#### The data
'''
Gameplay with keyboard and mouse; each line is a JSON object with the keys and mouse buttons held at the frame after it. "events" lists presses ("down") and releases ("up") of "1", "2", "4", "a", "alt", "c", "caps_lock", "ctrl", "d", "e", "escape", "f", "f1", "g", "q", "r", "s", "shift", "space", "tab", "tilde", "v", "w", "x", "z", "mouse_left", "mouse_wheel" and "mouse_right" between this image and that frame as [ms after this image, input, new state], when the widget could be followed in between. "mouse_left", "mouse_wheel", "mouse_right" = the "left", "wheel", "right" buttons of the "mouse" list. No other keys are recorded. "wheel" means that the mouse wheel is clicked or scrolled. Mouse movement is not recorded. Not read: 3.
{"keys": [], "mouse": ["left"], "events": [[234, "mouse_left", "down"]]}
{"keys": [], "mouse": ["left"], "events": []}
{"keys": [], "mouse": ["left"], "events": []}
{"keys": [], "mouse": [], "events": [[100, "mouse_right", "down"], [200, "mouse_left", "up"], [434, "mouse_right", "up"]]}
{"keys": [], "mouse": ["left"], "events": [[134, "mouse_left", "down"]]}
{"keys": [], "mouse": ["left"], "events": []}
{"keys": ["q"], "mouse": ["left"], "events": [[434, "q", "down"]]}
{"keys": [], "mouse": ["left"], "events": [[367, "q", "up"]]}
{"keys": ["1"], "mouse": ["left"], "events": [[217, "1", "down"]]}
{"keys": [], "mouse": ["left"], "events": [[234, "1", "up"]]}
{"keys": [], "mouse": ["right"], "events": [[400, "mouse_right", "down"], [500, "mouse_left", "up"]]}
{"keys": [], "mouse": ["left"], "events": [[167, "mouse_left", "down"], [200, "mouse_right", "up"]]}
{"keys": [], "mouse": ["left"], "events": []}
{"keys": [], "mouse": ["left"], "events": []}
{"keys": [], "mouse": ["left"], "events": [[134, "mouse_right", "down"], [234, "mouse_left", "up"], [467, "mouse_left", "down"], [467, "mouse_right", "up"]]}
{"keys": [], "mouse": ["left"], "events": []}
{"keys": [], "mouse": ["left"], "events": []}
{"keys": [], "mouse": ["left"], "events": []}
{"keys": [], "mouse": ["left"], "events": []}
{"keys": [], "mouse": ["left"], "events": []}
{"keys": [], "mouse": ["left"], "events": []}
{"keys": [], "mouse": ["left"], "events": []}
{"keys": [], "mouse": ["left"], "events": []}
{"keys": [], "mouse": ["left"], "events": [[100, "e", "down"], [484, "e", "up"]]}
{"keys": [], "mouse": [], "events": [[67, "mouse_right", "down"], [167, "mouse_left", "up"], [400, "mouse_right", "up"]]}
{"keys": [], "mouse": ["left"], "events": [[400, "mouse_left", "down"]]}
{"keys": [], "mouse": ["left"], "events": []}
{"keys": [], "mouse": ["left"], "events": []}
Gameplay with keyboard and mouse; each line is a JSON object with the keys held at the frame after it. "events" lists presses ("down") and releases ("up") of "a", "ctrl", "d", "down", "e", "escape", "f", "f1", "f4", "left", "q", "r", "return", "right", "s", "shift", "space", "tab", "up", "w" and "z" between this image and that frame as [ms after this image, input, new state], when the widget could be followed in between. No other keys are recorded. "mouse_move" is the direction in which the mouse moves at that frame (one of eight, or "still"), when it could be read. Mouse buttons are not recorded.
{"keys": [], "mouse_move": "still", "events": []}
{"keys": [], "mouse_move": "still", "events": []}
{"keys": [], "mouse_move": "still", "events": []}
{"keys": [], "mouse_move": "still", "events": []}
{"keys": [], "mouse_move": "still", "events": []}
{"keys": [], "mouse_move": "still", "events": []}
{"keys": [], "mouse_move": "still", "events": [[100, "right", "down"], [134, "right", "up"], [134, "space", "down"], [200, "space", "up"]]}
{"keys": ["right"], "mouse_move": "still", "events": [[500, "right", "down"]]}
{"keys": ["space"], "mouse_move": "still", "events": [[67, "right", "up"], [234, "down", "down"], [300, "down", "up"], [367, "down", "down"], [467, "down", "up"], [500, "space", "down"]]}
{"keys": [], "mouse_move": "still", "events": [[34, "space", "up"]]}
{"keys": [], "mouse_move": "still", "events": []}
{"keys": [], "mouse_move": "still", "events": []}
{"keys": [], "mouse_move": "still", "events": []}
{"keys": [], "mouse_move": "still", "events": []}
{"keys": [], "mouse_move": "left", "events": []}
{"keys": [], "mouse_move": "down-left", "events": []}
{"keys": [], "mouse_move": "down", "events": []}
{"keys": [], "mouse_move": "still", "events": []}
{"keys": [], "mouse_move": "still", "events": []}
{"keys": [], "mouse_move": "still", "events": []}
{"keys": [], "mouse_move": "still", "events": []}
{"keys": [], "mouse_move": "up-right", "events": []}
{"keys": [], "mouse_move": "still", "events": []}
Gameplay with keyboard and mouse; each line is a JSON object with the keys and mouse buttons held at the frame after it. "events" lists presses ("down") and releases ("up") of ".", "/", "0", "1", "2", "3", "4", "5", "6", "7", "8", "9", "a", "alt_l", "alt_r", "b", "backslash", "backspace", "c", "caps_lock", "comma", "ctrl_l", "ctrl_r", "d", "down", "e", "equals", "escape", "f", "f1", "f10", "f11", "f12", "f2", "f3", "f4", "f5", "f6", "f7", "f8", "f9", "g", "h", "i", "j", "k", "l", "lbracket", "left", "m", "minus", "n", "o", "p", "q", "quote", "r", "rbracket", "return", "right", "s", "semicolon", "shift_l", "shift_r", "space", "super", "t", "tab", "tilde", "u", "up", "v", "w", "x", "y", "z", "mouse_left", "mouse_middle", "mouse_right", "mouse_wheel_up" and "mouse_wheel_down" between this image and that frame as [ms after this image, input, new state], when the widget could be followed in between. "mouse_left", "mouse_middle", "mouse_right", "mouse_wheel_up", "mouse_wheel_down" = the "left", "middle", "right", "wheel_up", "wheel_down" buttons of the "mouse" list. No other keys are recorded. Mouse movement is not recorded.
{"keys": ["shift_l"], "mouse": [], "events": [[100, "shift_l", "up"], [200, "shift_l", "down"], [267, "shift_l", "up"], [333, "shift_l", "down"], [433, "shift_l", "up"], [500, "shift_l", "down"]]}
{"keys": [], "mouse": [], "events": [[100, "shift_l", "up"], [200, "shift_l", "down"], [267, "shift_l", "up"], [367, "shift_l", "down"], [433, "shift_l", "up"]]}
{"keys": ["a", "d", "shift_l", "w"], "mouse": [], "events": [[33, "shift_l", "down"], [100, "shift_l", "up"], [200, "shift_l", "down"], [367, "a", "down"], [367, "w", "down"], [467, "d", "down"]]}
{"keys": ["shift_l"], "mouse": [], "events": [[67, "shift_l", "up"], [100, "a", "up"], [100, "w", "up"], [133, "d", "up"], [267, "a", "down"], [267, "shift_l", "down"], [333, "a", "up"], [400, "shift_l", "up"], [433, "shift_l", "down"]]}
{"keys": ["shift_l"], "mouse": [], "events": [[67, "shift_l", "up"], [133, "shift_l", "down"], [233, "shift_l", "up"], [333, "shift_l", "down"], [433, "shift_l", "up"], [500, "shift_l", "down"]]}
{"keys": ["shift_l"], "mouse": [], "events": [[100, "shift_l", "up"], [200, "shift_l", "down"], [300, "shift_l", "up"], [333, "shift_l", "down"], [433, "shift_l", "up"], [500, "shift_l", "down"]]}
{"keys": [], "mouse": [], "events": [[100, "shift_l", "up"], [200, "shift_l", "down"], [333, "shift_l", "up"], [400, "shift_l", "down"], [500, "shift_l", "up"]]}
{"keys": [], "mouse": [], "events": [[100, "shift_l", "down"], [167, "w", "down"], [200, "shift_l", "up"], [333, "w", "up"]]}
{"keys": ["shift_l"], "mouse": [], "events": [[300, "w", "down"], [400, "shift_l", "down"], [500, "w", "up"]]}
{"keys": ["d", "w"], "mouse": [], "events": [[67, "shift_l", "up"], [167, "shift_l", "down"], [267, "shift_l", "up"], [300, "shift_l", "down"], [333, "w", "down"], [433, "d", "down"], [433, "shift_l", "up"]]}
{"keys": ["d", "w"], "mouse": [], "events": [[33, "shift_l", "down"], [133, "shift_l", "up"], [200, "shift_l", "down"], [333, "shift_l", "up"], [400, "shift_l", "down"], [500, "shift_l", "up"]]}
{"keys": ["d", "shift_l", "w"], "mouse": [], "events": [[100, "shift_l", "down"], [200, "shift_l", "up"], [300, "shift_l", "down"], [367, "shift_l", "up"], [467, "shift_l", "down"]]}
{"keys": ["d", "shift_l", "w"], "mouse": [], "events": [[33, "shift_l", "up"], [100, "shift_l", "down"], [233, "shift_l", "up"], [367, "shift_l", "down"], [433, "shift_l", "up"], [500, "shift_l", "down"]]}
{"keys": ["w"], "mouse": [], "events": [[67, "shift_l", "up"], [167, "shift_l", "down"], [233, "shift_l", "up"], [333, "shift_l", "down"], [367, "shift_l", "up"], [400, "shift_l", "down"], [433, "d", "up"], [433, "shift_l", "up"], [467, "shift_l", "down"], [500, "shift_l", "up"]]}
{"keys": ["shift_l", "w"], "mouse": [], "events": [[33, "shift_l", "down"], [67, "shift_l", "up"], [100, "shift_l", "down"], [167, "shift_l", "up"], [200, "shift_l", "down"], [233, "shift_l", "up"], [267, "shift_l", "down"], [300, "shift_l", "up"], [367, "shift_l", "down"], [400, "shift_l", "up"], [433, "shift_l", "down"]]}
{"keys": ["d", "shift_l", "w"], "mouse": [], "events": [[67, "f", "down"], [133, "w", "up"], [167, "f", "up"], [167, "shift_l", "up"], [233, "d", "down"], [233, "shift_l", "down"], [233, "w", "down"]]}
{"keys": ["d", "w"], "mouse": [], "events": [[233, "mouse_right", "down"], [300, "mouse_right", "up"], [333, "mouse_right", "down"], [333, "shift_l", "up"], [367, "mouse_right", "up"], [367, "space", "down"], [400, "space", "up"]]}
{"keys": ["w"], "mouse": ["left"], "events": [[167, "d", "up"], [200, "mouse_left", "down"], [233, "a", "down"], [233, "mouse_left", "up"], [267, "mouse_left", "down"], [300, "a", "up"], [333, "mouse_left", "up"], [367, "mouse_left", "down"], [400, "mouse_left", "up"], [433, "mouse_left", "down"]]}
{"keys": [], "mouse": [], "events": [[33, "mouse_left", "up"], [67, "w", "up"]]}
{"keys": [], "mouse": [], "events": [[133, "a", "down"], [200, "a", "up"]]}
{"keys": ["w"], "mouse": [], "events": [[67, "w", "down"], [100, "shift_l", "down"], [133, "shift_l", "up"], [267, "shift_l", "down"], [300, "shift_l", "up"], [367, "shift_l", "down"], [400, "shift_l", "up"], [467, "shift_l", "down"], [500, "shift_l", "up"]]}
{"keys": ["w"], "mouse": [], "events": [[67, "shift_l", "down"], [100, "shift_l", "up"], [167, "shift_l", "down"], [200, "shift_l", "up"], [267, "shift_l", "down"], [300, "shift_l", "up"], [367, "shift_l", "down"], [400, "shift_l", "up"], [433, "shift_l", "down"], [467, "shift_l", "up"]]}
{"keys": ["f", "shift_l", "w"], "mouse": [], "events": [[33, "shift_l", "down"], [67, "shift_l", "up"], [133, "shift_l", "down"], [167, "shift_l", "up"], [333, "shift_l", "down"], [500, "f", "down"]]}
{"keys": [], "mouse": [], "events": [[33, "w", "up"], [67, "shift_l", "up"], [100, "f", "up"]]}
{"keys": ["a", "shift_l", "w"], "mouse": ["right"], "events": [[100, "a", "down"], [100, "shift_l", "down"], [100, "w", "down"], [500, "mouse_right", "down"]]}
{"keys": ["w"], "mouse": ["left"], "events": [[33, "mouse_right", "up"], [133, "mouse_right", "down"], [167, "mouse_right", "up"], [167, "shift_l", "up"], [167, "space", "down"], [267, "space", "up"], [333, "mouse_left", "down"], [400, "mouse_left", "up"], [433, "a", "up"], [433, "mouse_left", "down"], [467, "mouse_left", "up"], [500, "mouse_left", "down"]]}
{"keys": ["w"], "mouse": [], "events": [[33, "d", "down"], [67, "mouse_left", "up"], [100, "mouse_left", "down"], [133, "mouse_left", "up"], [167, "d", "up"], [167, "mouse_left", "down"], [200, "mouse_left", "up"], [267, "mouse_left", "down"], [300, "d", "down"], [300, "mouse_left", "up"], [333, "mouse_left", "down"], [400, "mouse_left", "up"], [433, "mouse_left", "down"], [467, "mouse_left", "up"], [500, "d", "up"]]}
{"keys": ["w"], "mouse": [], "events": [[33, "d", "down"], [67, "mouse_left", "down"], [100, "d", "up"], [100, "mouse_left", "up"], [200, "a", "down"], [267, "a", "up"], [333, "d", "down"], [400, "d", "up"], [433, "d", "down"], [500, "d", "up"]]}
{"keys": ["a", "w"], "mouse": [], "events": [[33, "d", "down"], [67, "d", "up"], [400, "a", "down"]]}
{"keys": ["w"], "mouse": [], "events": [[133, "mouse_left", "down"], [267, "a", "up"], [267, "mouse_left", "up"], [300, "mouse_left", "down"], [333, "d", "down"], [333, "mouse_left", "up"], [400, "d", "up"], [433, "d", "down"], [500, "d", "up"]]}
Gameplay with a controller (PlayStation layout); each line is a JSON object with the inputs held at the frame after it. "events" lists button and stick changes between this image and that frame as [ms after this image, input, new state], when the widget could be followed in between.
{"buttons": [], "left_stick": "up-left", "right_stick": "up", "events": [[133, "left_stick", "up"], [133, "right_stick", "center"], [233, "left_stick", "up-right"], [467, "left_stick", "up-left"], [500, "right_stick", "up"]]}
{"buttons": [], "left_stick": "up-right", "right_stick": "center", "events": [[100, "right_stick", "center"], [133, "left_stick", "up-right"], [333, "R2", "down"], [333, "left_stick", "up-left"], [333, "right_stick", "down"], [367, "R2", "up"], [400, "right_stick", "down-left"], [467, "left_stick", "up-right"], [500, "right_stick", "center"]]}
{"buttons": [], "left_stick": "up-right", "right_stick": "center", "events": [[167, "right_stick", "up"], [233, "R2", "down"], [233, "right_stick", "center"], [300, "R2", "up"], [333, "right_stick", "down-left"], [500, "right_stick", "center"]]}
'''
#### Problem requirements
Whenever a line of the data contains "center", it counts; state how many such lines there are, with nothing added.

#### Written solution
3